What kind of GM are you?

Greetings, programs! With the MCDM community’s help, I’ve prepared a survey of GM styles, so that I can use factor analysis to find the common variables underlying GMs’ responses, and come up with a scientific answer to “what kinds of GM styles are there?” The survey has 43 questions and takes a few minutes to complete. The more people answer, the better the data we’ll get.

EDIT: We got 101 responses and now we’re analysing the data. First results: There are 9 dimensions of GM style! Not sure what they are, but there’s 9 of them.

What is your GM style?

Greetings, programs! I'm using factor analysis to find a scientific answer to the question, "What kinds of GM styles are there?" You're going to answer 43 questions about your GM style. All of the questions have answers ranging from "strongly X" to "strongly Y". If you're neutral, strongly ambivalent, prefer a balance between the two options, or wish there were a third answer, click the middle option. If the question doesn't apply to you at all, skip it. Once all the data's in, I'll run the numbers and work out which questions have a lot of correlation with each other, so that GM style can be reduced to a few key factors. Those factors will be our most scientific answer to our research question. However, there's no such thing as objective science. Our questions were submitted by the MCDM community, so the final results will reflect the kinds of things the MCDM community thinks are important to ask about GM style, and the patterns of association in your responses. So if you want the factors we find to reflect who you are, please answer all the questions and send the survey to your friends. Special thanks to Matthew Colville for coming up with this research question, and to our question designers, Geddy Lee, Tgnewman, Argent, and tidnabemit. This survey was designed by Viridian Grail.

Google Docs

@Grail Some of the questions were phrased in a way that made them unanswerable.

I'll go ahead and do closest-I-can-get, but there are so many baked-in assumptions that it'll render my answers worthless.

You can go ahead and skip those questions if you like.

@Grail Too late; I just used the "3" answers to mean "this doesn't apply at all to my games and it's ridiculous that anyone would assume it might." 😂

This applied to questions that amounted to "Do you live on Mars, or a moon of Mars?" questions that amounted to "Do you eat burgers, or pizza?" and those that amounted to "Would you rather eat nails or broken glass?" 😆

That’s fine, a neutral answer is good too.

Out of curiosity, which questions did you find most absurd?

@Grail

Ooh. I'd say the ones that were nails-or-glass ... two things that I'd never do, and the idea of some combination or middle ground between them equally undesirable.

No thanks to nails.
No thanks to glass.
And no thanks to nails-and-glass salad.

Which ones were those?

@Grail Too many to list, but one example is "Is your game an open world sandbox or a linear railroad?"

Nails or glass.
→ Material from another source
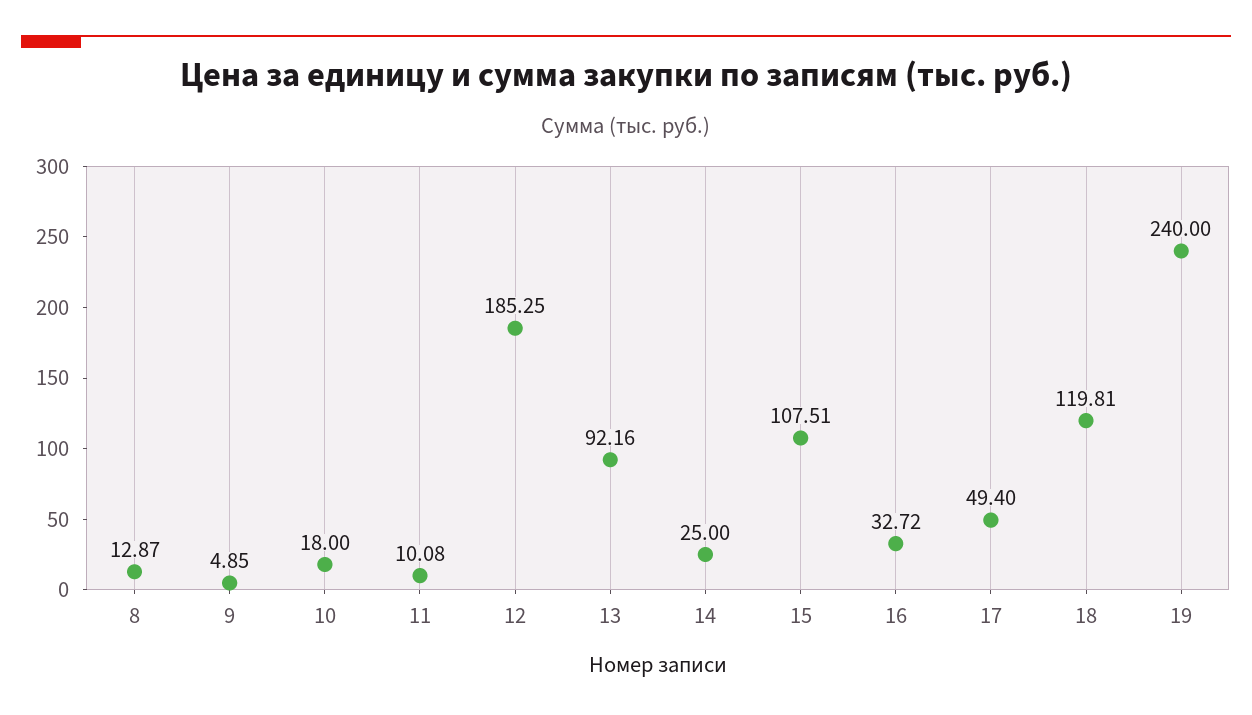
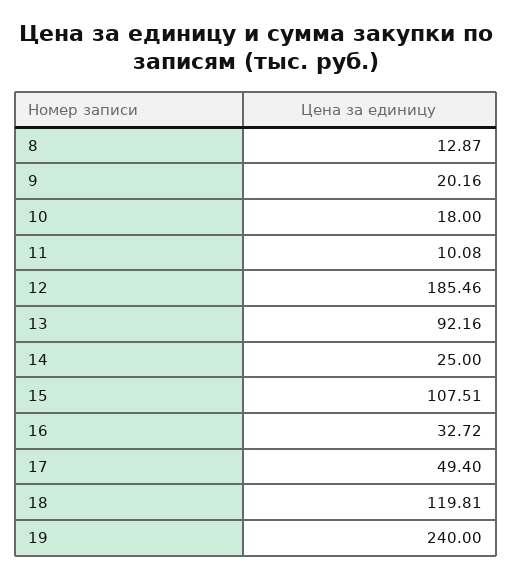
9: 4.85 -> 20.16
12: 185.25 -> 185.46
Yum.

I didn’t know there were options outside of the spectrum of those two. What’s your game?

@Grail

Most of the GMs I know have several worlds and games. Many have dozens, and some have hundreds.

So the questions that talk as if I have just one - as you just did - were strange to me.

Anyway, bedtime for me. Best of luck with it.

Oh, I have several too. I’ve run in Doskvol, Orden, the Planescape, and two homebrew worlds I invented. I answered all of those questions with a weighted average of My worlds.